While "Market and Black" is perfectly produced, I have the feeling that James could sell it so nicely even as an acoustic based song hammered out in a quaint downtown (busker style) and it would still transport me somewhere else. James based in Los Angeles will be releasing a full length album around 8/27 of this year.
This is the moment I paste up a section of Griffith James' press notey stuff. Not because I am lazy but because it is perfectly written and reveals important, wonderful, unusual reasons for why this man is original and different. I always bracket what I don't pen (wink). About the upcoming album:
[A rumination on separation and loss, a melancholy flashback to childhood fevers and full-blown hallucinations, melodies beautifully stitched together from fragmented memories of dissolute afternoons on the needle-strewn blocks of San Francisco’s Tenderloin district. This is Griffith James’ “Market and Black,” an elegiac prayer for stability, buoyed by Tennis’ Alaina Moore, whose guest vocals offer a transcendent grace (Moore and her partner in Tennis, Patrick Riley produce the forthcoming album).
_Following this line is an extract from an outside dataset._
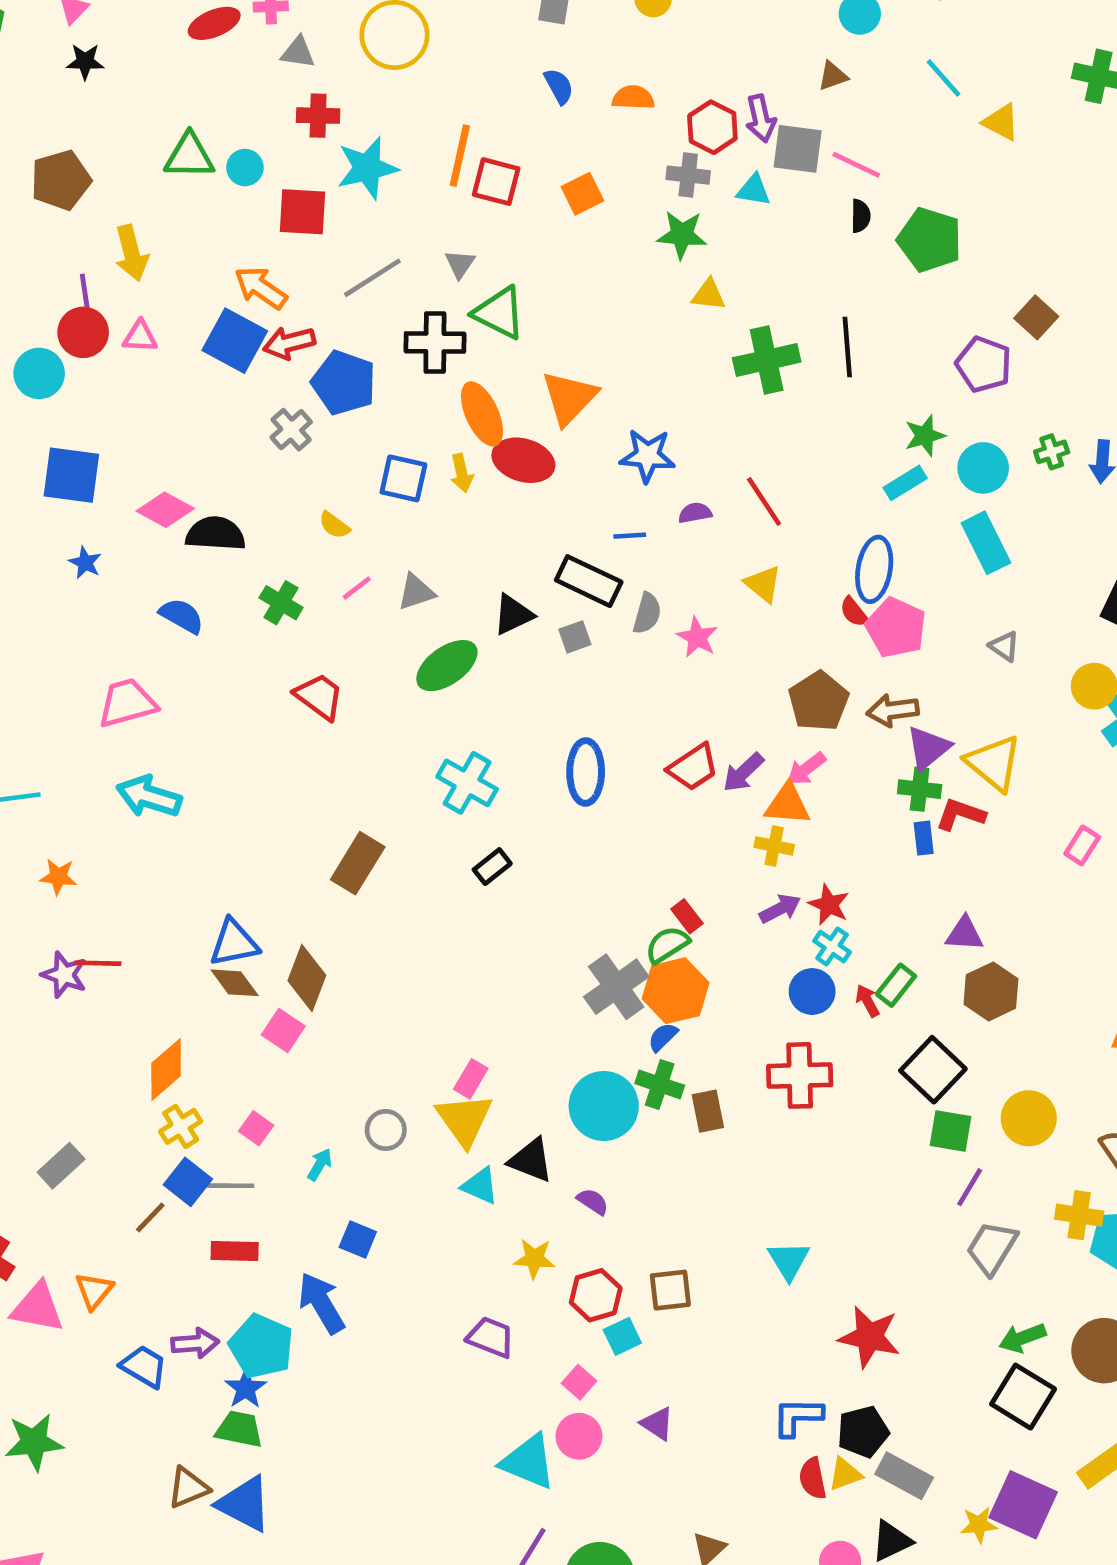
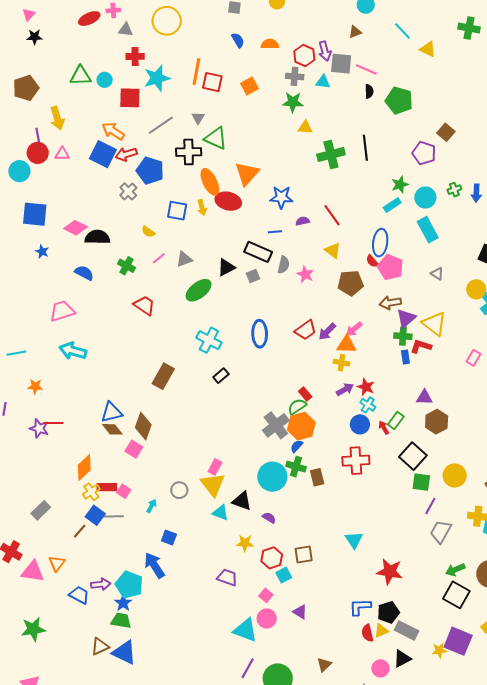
brown pentagon: (819, 701) -> (350, 283), moved, turned 30
red rectangle: (235, 1251) -> (107, 487), moved

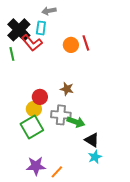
The sound is somewhere between the beatific and fragile hymns of Elliott Smith crossed with the shaky-handed whimsy of Harry Nilsson. The sad psychedelic pop of The Zombies alchemized with the nostalgic sunshine reveries of The Kinks. It results in a feeling both hauntingly dislocating and achingly familiar. James’ musical epiphanies are hard-fought: the culmination of a decade’s worth of writing and many lives lived. Raised everywhere between Dallas and Seoul, he moved 17 times in his first 18 years under the direction of a sectarian Christian culture that informed every aspect of his family’s life. A rift between the church and his family led him to become a teenage runaway on the streets of San Francisco, sleeping in parks until a Buddhist monk took him in. A love of music substituted for the religious fervor of his youth. It is a form of healing, a ceremony of rituals and bloodletting. Wounds slowly starting to close.]
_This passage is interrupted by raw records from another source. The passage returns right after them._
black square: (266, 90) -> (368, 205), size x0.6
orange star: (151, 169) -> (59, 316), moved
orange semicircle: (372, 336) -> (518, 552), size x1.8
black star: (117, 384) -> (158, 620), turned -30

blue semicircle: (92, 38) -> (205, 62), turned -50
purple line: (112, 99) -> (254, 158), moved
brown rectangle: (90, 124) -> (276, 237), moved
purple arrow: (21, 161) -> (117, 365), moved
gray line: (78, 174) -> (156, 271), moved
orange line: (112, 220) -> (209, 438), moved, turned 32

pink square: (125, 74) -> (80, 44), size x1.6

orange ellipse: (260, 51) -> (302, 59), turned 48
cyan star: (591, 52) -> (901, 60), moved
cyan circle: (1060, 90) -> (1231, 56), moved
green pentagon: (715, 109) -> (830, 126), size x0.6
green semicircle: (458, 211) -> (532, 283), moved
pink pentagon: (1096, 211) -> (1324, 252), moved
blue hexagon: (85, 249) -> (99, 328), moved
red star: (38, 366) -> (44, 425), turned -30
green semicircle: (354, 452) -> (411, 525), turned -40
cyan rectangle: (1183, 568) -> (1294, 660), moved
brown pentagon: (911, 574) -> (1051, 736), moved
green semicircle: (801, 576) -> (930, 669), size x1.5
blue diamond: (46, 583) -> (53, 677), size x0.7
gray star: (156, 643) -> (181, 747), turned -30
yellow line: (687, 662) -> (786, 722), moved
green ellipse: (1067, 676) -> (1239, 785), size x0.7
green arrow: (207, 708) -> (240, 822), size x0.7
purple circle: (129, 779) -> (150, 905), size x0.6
Our experience shape us like a sculptor's hands. Sometimes the sculptor unfortunately leaves unnecessary material and we spend an entire life peeling it off. Things like art help us do just that. The Offical Video for "Market and Black" as directed, shot and edited by Luca Venter feels like the remnants of a broken doll house or life as surreal staging with Griffith James sporting a real black eye. It feels a bit like a 60's 16mm art film you would see in middle school with a strong somber patina. Lovely stuff like the song itself.
-Robb Donker Curtius
THE FACTS AS WE KNOW THEM - PRESS NOTES:
Apple Music
YouTube
A rumination on separation and loss, a melancholy flashback to childhood fevers and full-blown hallucinations, melodies beautifully stitched together from fragmented memories of dissolute afternoons on the needle-strewn blocks of San Francisco’s Tenderloin district. This is Griffith James’ “Market and Black,” an elegiac prayer for stability, buoyed by Tennis’ Alaina Moore, whose guest vocals offer a transcendent grace (Moore and her partner in Tennis, Patrick Riley produce the forthcoming album).
The sound is somewhere between the beatific and fragile hymns of Elliott Smith crossed with the shaky-handed whimsy of Harry Nilsson. The sad psychedelic pop of The Zombies alchemized with the nostalgic sunshine reveries of The Kinks. It results in a feeling both hauntingly dislocating and achingly familiar. James’ musical epiphanies are hard-fought: the culmination of a decade’s worth of writing and many lives lived. Raised everywhere between Dallas and Seoul, he moved 17 times in his first 18 years under the direction of a sectarian Christian culture that informed every aspect of his family’s life. A rift between the church and his family led him to become a teenage runaway on the streets of San Francisco, sleeping in parks until a Buddhist monk took him in. A love of music substituted for the religious fervor of his youth. It is a form of healing, a ceremony of rituals and bloodletting. Wounds slowly starting to close.